Muriel Bowser, the mayor of Washington, and Pamela A. Smith, her police chief, met Tuesday morning with Attorney General Pam Bondi and other administration officials. City officials emerged from the meeting saying they were focused on how to make the most of the federal support, and Bowser said she wanted to make sure the federal force was “being well used, and all in an effort to drive down crime.”
Bondi, in a post on X, called the meeting “productive,” and said the Justice Department would work closely with the city and its police department to “make Washington, D.C. safe again.”
But Bowser struck a more forceful tone by Tuesday night, calling Trump’s actions an “authoritarian push” and an “intrusion on our autonomy.” In a live town hall on social media, she denounced the frightening characterization of Washington that Trump has promoted, saying that seeing homeless encampments “triggers something in him that has him believing that our very beautiful city is dirty, which it is not.”
“We are not 700,000 scumbags and punks,” she said. “We don’t have neighborhoods that should be bulldozed. We have to be clear about our story, who we are and what we want for our city.”
Bowser urged parents to make sure that their children do not engage in large group activity on the streets. “This is the type of thing that makes for good TV,” she said. “To be candid, that’s part of the motivation, I think — is to get some good TV and arrests in D.C.”
Smith said the federalization of the local police would “make our city even better,” and that city officials would “look at the locations around our city where we believe there are areas of pockets of crime that we would like to address.”
Residents would see local police officers “working side by side with our federal partners in order to enforce the efforts that we need around the city,” she added.
The law Trump invoked allows the president to take control of the city’s police force for up to 30 days. Officials have said that 800 National Guard members and roughly 500 federal law enforcement agents were also being deployed to city streets to help curb crime. Some of those agents began conducting foot patrols over the weekend. City officials have said the National Guard troops would not have the authority to make arrests.
As officials work out the specifics of the takeover, it is still unclear how any disagreements would be resolved in the new command structure decreed by the president. Leavitt said that Trump sits at the top of the chain of command, and that DEA Administrator Terry Cole would oversee the city’s police department.
Bowser said the president “has the authority, by virtue of the statute, to request services.” But she said city officials retained the authority to hire and fire people in the police department. She said the police chief would work “hand in hand with the people that the president has designated.”
Leavitt also said D.C. officials would use their authority to clean up homeless encampments, after Trump posted on social media last weekend that “The Homeless have to move out, IMMEDIATELY.” She said homeless people would be offered mental health and addiction services, and space in shelters. If they refuse, she said, they could be subject to fines or jail time.

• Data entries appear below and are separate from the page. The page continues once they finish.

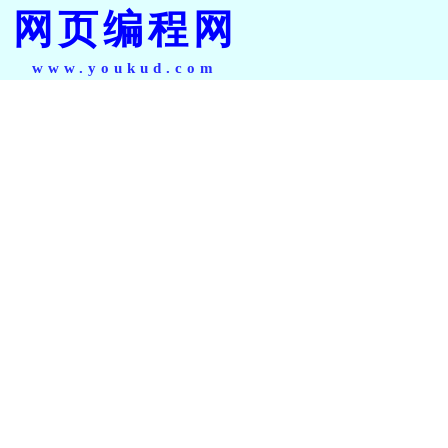
网页编程网
www.youkud.com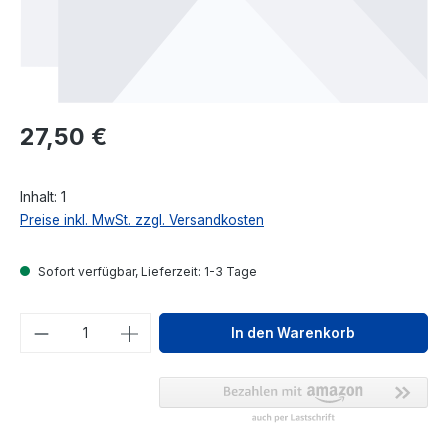
Regulärer Preis:
27,50 €
Inhalt:
1
Preise inkl. MwSt. zzgl. Versandkosten
Sofort verfügbar, Lieferzeit: 1-3 Tage
Produkt Anzahl: Gib den gewünschten We
In den Warenkorb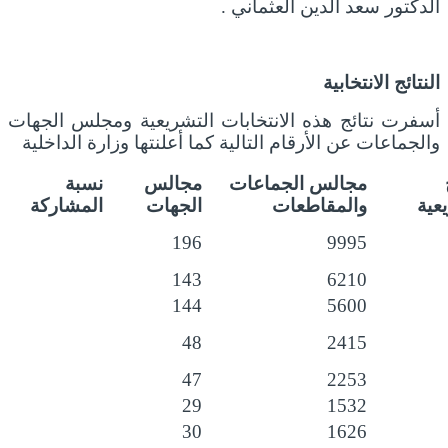
الدكتور سعد الدين العثماني .
النتائج الانتخابية
أسفرت نتائج هذه الانتخابات التشريعية ومجلس الجهات
والجماعات عن الأرقام التالية كما أعلنتها وزارة الداخلية
مجالس الجماعات
مجالس
نسبة
عية
والمقاطعات
الجهات
المشاركة
196
9995
143
6210
144
5600
48
2415
47
2253
29
1532
30
1626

Across Washington, crime-prevention advocates braced for an increased police presence and warned of the consequences of Trump’s federal takeover.
“This is not about preventing crime,” said Clinique Chapman, CEO of DC Justice Lab. “It’s about political theater and federal control.”
She added: “What we do know and worry about is the unintended consequences, the collateral consequences, of this takeover. Young Black boys will bear the brunt of this, as they are the most likely to be stopped, to be questioned, to just really encounter the police interactions.”
Chapman warned that “we are going to see this damage done for years to come, beyond the time they are actually occupying the city right now.”